Cebrap aponta mais de 700 mortos por violência política no Brasil em 20 anos

Atualizado em 7 de fevereiro de 2026 às 8:53
Grupos fazem protesto pela morte de Marielle Franco em 2018. Foto: Fábio Teixeira / Agência O Globo

O Brasil registrou mais de 700 mortos em episódios de violência política ao longo de 20 anos, segundo um estudo da Universidade de São Paulo (USP) e do Centro Brasileiro de Análise e Planejamento (Cebrap). Entre o início de 2003 e 2023, foram 1.228 vítimas de violência política letal ou grave, incluindo assassinatos, tentativas de assassinato e ameaças severas de morte.

Do total de vítimas analisadas, 760 foram assassinadas, 358 sofreram tentativas de homicídio e 110 receberam ameaças graves. “Isso significa uma média anual de 61,4 casos, ou cerca de 5,1 por mês, um número extraordinariamente alto para uma democracia estabelecida”, aponta o levantamento.

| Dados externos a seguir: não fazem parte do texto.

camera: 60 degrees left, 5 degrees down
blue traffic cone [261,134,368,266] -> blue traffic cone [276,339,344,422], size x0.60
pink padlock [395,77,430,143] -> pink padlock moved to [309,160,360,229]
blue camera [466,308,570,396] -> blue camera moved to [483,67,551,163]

O estudo considerou políticos — no exercício do mandato, candidatos ou pessoas que deixaram o cargo até cinco anos antes do crime — e também ativistas.

A pesquisa foi coordenada por Angela Alonso, professora da USP, com base em notícias do portal G1 (2010–2023) e do jornal O Globo (2003–2013). A coleta combinou programação e raspadores de notícias, com mais de 100 mil registros inicialmente identificados e posteriormente filtrados.

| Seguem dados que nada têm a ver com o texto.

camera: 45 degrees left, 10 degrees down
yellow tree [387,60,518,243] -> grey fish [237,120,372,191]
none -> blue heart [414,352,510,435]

Os pesquisadores alertam que, embora os padrões sejam consistentes com outros estudos, o total pode estar sub-representado, o que torna o cenário ainda mais preocupante.

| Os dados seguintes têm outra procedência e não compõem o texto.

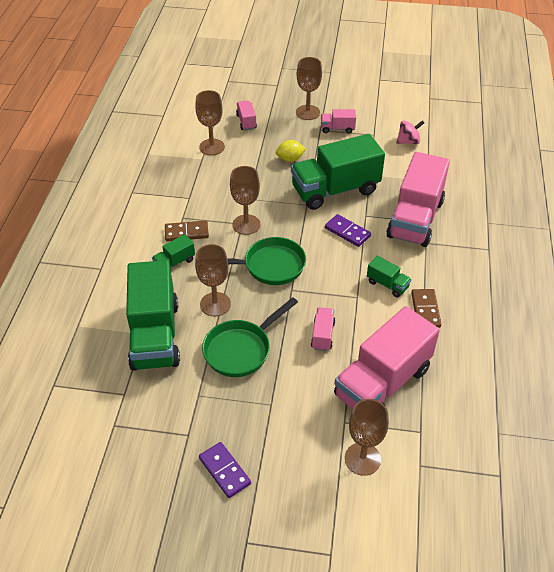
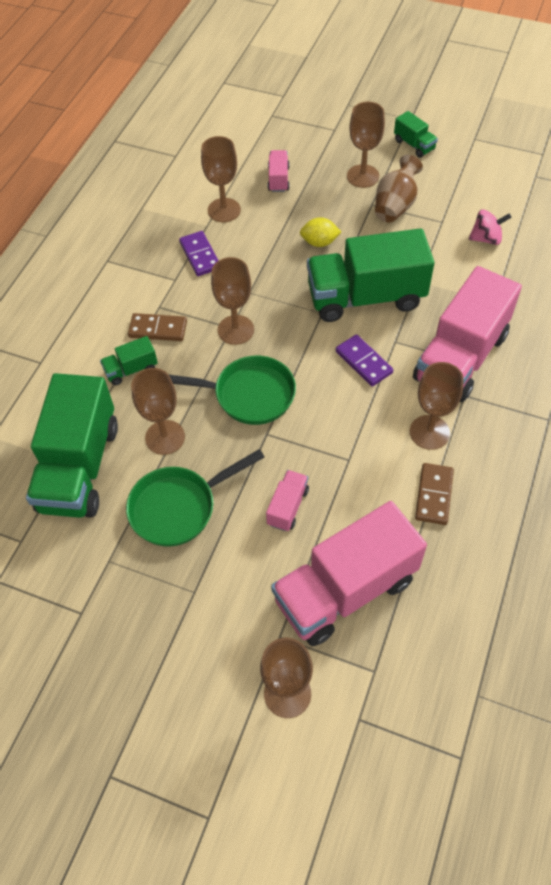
camera: 15 degrees right, 10 degrees up
purple domino [199,442,251,498] -> purple domino moved to [179,231,219,276]
pink truck [321,109,356,133] -> brown vase [375,155,423,222]
green truck [367,256,411,297] -> green truck moved to [394,111,438,158]
none -> brown goblet [410,362,464,450]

Política local concentra a violência

A maioria dos ataques (63%) teve como alvo políticos, contrariando a percepção de que ativistas seriam os mais vulneráveis. Pessoas sem cargo ou candidatura concentraram 60% dos casos, seguidas por detentores de mandato (31%) e candidatos (8%).

Entre políticos, 88% das ocorrências se deram no nível municipal, indicando que a política local é particularmente violenta no país.

Estados mais afetados e motivações

Em termos proporcionais, os estados com mais crimes contra políticos foram Alagoas (20,1 casos por 1 milhão de eleitores), Acre (16,2), Rio de Janeiro (11,4) e Mato Grosso (11,1).

Segundo os pesquisadores, disputas por recursos e contratos municipais explicam parte do quadro em Alagoas, enquanto, no Rio, pesa a atuação de milícias e do crime organizado. No conjunto, 47% da violência contra políticos decorreu de disputas por cargos, poder e recursos públicos.

Ativistas e conflitos fundiários

Entre ativistas, as mortes se concentraram em áreas rurais ou florestais (72%), especialmente em conflitos por terra (72%). Roraima (30,7) e Mato Grosso do Sul (19,8) lideram as taxas, associadas a disputas territoriais, inclusive envolvendo o território yanomami.

“[Além dos conflitos internos entre os yanomamis], também existem os casos em que eles são mortos por não indígenas. São conflitos fundiários ou por recursos naturais e conflitos de facções”, explica Alonso.

Comunidade indígena na Terra Yanomami. — Foto: Bruno Mancinelle/Casa de Governo
Comunidade indígena na Terra Yanomami. Foto: Bruno Mancinelle/Casa de Governo

Perfil dos crimes e evolução no tempo

Dos assassinatos, 88% foram cometidos com arma de fogo, seguidos por arma branca (6%). Para os autores do estudo, a predominância de execuções à distância indica planejamento profissional: “Os assassinatos políticos geralmente são planejados sistematicamente e executados profissionalmente. Dois fatores ajudam a explicar esse padrão: a disponibilidade e a normalização das armas de fogo e um mercado estabelecido para assassinos de aluguel”.

As mortes atingiram níveis mais baixos nos governos Lula 1 (média de 21,5 por ano) e Lula 2 (15,8), cresceram no fim do governo Dilma Rousseff 2, antes do impeachment, e permaneceram elevadas nos governos Michel Temer e Jair Bolsonaro, apesar da queda associada à pandemia.

Para Alonso, a escalada após Dilma se relaciona à crise política e à intensificação de um discurso armamentista: “Isso significa a sociedade resolver os seus conflitos à bala também”.